**GIVEN EXERCISE:** In the post below about the 101 greatest screenplays, rewrite the passage from "That's what I" to "here I come.", swapping "books" for "novels".

**PASSAGE SHOWN:**
101 Greatest Screenplays


The Writers Guild of America recently announced the 101 Greatest Screenplays. I am a huge fan of film. Many of my personal favorites are included on the list. Shakespeare In Love came in #28. Some Like it Hot at #9. Writer/Director Billy Wilder (all bow to Mr. Wilder) made the list several times. Woo-hoo! I was thrilled to see that Memento made the list. Came in at 100, but, hey, it's on the list. I remember being riveted in my seat, thinking how did the writer conceive this way of telling the story and how in the world did he figure out how to do it? Brilliant.

That's what I like about this list. It celebrates writers. Screenwriters. I'm beginning to think that writing a compelling screenplay is harder than writing a compelling novel. I say that because I'm blown away by more books than films. Although to be fair, maybe the piece was stronger before the director, and whoever else got their hands on it. At any rate I've noted WGA's top 25 below. Be sure to hop over to WGA and check out the entire list. It's pretty fascinating. I've seen at least 85% of the 101. Of the top 25, I have seen all but three. Pulp Fiction, The Shawshank Redemption, and Eternal Sunshine of the Spotless Mind. Blockbuster here I come.

**GIVEN INFORMATION:**
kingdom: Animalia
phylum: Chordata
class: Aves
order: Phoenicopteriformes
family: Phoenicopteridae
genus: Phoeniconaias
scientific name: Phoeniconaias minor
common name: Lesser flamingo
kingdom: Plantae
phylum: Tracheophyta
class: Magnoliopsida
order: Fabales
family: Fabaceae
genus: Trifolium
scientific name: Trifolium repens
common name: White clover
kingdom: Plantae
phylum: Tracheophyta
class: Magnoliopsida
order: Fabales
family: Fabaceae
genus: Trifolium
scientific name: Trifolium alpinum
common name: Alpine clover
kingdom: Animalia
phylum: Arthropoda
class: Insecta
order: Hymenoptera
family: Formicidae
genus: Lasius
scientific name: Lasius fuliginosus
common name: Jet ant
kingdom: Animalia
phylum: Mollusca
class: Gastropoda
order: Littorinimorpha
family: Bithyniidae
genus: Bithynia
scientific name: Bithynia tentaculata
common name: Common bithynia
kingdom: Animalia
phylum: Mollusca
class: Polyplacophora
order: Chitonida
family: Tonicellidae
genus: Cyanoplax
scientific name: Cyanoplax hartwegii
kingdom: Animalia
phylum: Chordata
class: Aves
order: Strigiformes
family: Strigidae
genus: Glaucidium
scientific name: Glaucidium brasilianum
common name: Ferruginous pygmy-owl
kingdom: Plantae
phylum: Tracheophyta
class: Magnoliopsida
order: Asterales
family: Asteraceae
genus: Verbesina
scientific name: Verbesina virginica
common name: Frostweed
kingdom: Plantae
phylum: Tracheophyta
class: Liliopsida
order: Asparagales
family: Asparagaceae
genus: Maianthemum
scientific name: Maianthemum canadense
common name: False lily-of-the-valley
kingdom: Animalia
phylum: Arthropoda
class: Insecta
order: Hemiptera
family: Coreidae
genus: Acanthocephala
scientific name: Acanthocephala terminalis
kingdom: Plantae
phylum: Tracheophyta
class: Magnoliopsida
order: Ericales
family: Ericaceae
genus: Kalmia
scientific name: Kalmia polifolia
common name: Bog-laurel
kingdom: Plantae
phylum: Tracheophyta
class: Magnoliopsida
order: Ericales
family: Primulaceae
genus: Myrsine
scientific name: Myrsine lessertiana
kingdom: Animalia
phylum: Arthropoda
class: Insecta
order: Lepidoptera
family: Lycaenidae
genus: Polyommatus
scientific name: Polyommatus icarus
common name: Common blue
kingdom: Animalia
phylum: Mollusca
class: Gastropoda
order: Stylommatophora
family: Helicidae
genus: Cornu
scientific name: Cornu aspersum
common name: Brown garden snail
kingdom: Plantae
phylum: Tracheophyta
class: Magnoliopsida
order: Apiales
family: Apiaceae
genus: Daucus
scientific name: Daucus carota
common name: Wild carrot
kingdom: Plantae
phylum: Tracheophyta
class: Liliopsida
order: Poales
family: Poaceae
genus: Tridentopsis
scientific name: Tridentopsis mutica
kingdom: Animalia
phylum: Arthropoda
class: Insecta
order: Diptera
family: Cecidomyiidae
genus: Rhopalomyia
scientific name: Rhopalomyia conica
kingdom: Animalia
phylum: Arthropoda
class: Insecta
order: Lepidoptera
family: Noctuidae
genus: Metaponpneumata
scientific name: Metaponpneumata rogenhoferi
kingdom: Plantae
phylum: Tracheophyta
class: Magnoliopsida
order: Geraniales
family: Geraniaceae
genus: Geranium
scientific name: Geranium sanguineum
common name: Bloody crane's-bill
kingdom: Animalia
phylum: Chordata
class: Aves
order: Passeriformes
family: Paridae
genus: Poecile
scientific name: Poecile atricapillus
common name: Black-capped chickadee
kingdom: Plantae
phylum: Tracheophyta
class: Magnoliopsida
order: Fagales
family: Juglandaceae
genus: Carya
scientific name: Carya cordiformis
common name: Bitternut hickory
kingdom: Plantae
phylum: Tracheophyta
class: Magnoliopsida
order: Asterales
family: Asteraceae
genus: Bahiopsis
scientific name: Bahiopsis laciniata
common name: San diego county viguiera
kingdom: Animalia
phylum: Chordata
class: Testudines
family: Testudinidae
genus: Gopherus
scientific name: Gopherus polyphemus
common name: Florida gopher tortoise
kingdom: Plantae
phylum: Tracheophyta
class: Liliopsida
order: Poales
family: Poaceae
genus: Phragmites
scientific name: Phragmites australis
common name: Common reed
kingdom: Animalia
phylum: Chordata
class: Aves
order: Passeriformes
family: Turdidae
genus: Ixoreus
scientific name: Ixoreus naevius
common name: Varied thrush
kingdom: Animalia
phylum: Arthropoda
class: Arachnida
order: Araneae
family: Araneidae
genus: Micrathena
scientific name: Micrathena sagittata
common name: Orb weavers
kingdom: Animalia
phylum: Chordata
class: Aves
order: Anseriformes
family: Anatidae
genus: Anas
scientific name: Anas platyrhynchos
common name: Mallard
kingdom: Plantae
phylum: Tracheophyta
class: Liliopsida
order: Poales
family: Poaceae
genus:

**TASK SOLUTION:**
That's what I like about this list. It celebrates writers. Screenwriters. I'm beginning to think that writing a compelling screenplay is harder than writing a compelling novel. I say that because I'm blown away by more novels than films. Although to be fair, maybe the piece was stronger before the director, and whoever else got their hands on it. At any rate I've noted WGA's top 25 below. Be sure to hop over to WGA and check out the entire list. It's pretty fascinating. I've seen at least 85% of the 101. Of the top 25, I have seen all but three. Pulp Fiction, The Shawshank Redemption, and Eternal Sunshine of the Spotless Mind. Blockbuster here I come.